== Source passage
Thursday, November 17, 2005

National Lampoon’s Florida Vacation

Before liftoff, one of the lovely flight attendants informed us over the loudspeaker that we were going to “Florida, the hurricane capital of the world!” She giggled after she said this, as if it were meant to be a joke. Pure hilarity. Maybe that would have been mildly humorous LAST year, before one of the deadliest hurricanes in world history hit New Orleans, and before another bad one hit the very state we were flying into just two weeks beforehand. And maybe she could have mentioned the word “hurricane,” if she felt so inclined, AFTER we had landed, and had escaped the wrath of any potential gale-force winds and flying trailer homes. Actually, she did get on the loudspeaker again after we landed, saying, “We made it to Fort Lauderdale!” Laughter followed this statement as well, as if she was trying to say, “Can you BELIEVE we made it?!”

And so began our Florida experience.

We landed in Fort Lauderdale, and had to make the trip to Jupiter, where my cousin Amy was getting married to her fiancé, Andrew. Gathering the entire family for occasions involving alcohol is a glorious situation in and of itself, but having such an occasion double as a mini-vacation was cause for much anticipation. We did not anticipate however, that Florida, in general, was not anticipating us.

The questionable service provided by the inhabitants of Florida pretty much manifests itself the second you step off the plane. There should be a giant sign in the airport that says, “Welcome to Florida. Out of Order.” I flew in with my wife and parents, and my mom had arranged for a car service to pick us up at the airport to take us to Jupiter. We assumed that the word “service” within the phrase “car service” implied that the car service would be there to pick us up, but we were sadly mistaken. My mom called up the company to inquire as to our driver’s whereabouts, and they informed her that he was stuck in traffic. He should be there in ten minutes though, and we should be on the lookout for a black sedan. This made things much easier for us, considering that only eight out of every ten cars arriving in the airport terminal were black sedans. I ended up asking about five foreigners to roll down their windows so I could inquire whether they “were here to pick up ‘Kenny’,” at which point they would give me a strange look and drive away.

About a half an hour into our wait, a black sedan came speeding through the airport terminal, and the driver was frantically waving a white piece of paper out of his window. From our standpoint, it looked like a white flag, and we wondered if he was surrendering, but we later determined that this paper was intended to inform the crowd who he was there to pick up, even though the letters on the paper where a font size 12, and he was passing everyone at 35 miles per hour. My dad ran over to speak with him, and to see if he was our driver, but unfortunately my dad did not speak the native language of Florida, which is “gibberish.” Then the guy called his boss, and eventually handed his phone to my mom so SHE could speak to his boss, and it was determined that he was, in fact, our driver. We got in the car, drove for about a minute, and then Boris, our driver, turned to me and said, in his Russian accent, “Where is Jupiter?”

We learned many things about Boris within the next few minutes, besides the fact that his navigation system involves him steering with one hand while paging through a Bible-sized book of maps to figure out where he is going with the other. For example, he does not speak English very well. Also, he is from Bulgaria. Thirdly, he has no use for the white dotted lines on the road, which are often referred to as “driving lanes.” Fourthly, “Where is I95?”
====
== Provided information
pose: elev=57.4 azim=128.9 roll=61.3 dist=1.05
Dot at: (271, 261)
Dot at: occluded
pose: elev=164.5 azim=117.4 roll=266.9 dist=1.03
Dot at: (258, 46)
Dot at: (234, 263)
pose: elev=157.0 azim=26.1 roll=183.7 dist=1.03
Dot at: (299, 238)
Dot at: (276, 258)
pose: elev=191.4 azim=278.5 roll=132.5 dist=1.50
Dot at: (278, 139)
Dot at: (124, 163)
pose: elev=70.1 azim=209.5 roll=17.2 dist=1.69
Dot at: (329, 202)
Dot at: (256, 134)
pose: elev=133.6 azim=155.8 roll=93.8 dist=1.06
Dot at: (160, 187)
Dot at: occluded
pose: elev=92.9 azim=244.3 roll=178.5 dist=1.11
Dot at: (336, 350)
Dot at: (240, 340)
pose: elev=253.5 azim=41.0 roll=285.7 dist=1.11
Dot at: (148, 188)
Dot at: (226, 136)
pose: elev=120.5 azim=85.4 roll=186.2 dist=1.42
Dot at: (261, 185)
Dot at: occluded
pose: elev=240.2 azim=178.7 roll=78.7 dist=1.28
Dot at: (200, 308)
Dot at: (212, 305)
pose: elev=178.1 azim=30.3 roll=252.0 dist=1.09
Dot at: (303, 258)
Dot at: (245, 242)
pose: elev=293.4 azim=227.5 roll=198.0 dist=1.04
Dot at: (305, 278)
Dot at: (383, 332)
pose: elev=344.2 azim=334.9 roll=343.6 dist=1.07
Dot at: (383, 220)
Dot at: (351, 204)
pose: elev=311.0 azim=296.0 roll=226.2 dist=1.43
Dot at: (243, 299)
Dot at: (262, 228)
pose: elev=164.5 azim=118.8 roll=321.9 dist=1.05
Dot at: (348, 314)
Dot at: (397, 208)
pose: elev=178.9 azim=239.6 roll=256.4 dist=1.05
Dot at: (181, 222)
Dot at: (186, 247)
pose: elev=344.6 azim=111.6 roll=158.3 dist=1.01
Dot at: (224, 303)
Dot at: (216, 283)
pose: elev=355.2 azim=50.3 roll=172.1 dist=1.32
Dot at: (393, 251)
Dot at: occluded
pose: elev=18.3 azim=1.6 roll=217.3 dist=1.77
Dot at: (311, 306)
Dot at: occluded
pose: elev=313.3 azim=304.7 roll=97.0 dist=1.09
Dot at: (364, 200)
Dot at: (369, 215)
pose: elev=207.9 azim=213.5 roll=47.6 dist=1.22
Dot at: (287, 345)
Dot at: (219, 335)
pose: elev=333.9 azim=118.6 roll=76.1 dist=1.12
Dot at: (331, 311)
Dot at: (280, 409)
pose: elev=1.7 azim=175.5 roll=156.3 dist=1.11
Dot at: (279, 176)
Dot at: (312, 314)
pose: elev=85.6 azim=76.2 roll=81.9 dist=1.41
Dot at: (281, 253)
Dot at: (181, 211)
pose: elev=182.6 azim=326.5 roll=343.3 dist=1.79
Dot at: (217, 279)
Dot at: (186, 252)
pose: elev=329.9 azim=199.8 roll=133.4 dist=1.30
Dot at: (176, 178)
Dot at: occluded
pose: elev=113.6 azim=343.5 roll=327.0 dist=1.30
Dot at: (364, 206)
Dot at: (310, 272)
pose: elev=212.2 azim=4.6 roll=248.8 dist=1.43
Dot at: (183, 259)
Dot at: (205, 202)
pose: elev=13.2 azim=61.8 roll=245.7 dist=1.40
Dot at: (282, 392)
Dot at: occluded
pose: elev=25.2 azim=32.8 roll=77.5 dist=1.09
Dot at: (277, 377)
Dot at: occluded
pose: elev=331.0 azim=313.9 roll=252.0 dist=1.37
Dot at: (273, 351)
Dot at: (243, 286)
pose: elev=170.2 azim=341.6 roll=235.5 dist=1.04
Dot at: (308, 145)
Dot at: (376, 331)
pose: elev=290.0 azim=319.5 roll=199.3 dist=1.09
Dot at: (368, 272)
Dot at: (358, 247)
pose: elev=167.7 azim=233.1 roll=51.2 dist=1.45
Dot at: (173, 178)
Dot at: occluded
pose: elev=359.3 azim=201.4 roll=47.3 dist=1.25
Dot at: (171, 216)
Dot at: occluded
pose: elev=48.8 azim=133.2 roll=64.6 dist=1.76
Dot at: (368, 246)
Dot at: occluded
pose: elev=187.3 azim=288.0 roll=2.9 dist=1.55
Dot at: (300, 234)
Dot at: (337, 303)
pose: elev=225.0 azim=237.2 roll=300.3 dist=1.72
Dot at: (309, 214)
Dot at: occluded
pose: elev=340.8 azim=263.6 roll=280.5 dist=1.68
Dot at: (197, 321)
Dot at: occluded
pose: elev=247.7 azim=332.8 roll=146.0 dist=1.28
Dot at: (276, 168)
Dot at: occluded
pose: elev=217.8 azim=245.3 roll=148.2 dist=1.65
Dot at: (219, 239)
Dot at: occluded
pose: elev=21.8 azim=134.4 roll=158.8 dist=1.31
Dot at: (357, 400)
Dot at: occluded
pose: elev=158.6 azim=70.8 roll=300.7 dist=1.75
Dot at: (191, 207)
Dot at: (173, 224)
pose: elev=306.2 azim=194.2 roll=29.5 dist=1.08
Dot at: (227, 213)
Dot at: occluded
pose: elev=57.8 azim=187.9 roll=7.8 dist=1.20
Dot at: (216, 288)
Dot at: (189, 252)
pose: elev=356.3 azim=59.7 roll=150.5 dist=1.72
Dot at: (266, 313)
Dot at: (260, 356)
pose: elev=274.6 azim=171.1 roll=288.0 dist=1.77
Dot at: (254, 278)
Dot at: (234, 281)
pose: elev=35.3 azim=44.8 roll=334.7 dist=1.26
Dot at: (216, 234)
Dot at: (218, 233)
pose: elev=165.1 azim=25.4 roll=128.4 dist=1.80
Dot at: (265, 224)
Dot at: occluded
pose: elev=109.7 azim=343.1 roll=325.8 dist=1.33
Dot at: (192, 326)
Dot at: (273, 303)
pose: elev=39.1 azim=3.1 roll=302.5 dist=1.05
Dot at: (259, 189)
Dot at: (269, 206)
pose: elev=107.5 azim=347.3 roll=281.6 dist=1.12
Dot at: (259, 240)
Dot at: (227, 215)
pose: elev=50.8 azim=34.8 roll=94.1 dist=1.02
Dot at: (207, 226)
====
**Exercise details:**
From the Florida vacation post, reproduce word for word the stretch from "We landed in" through "not anticipating us.".

**Exercise response:**
We landed in Fort Lauderdale, and had to make the trip to Jupiter, where my cousin Amy was getting married to her fiancé, Andrew. Gathering the entire family for occasions involving alcohol is a glorious situation in and of itself, but having such an occasion double as a mini-vacation was cause for much anticipation. We did not anticipate however, that Florida, in general, was not anticipating us.